(Dataset entries)
--- START ---
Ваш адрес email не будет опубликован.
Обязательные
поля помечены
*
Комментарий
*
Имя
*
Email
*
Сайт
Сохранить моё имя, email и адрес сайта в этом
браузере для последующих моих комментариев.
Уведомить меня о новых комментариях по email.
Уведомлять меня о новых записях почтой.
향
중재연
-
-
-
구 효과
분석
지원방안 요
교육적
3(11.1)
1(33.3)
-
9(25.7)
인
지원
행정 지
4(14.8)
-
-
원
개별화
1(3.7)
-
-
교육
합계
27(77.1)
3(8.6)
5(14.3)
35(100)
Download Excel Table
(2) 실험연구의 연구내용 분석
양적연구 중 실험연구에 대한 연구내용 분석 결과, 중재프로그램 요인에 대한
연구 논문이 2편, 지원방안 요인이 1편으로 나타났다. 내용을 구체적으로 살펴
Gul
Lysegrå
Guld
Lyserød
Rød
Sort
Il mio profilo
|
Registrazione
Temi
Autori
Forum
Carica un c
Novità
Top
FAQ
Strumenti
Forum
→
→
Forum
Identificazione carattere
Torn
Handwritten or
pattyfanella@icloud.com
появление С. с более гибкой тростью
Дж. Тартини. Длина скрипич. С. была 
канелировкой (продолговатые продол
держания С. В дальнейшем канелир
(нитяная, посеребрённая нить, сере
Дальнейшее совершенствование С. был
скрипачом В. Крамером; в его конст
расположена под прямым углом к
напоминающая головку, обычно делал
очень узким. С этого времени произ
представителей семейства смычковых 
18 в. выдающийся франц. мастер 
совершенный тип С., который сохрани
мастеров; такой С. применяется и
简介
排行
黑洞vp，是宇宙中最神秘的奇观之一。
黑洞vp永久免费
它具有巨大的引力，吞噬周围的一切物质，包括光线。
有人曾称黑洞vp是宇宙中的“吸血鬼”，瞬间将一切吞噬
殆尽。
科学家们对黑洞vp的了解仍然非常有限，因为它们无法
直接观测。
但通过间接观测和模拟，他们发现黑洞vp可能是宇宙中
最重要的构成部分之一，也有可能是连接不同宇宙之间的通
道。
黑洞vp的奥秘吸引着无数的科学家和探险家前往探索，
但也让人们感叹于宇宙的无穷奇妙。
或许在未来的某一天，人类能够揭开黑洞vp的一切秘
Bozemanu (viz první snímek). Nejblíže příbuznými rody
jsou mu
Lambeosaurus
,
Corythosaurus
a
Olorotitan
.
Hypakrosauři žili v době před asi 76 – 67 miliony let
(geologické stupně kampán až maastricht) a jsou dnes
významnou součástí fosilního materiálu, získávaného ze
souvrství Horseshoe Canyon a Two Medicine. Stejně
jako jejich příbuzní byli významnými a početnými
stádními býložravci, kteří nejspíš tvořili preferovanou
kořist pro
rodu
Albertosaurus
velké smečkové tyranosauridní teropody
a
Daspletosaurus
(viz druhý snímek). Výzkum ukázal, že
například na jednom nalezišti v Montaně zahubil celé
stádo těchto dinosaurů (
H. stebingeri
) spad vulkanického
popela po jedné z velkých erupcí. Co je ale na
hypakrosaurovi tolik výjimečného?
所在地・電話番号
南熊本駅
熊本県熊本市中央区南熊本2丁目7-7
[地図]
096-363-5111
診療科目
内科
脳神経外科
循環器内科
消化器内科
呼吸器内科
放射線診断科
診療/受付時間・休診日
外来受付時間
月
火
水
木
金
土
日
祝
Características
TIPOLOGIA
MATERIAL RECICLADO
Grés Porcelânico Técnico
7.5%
--- END ---
Task item. If a line of the data above holds the string "адрес", count it, then state only the total.

Answer to the exercise. 2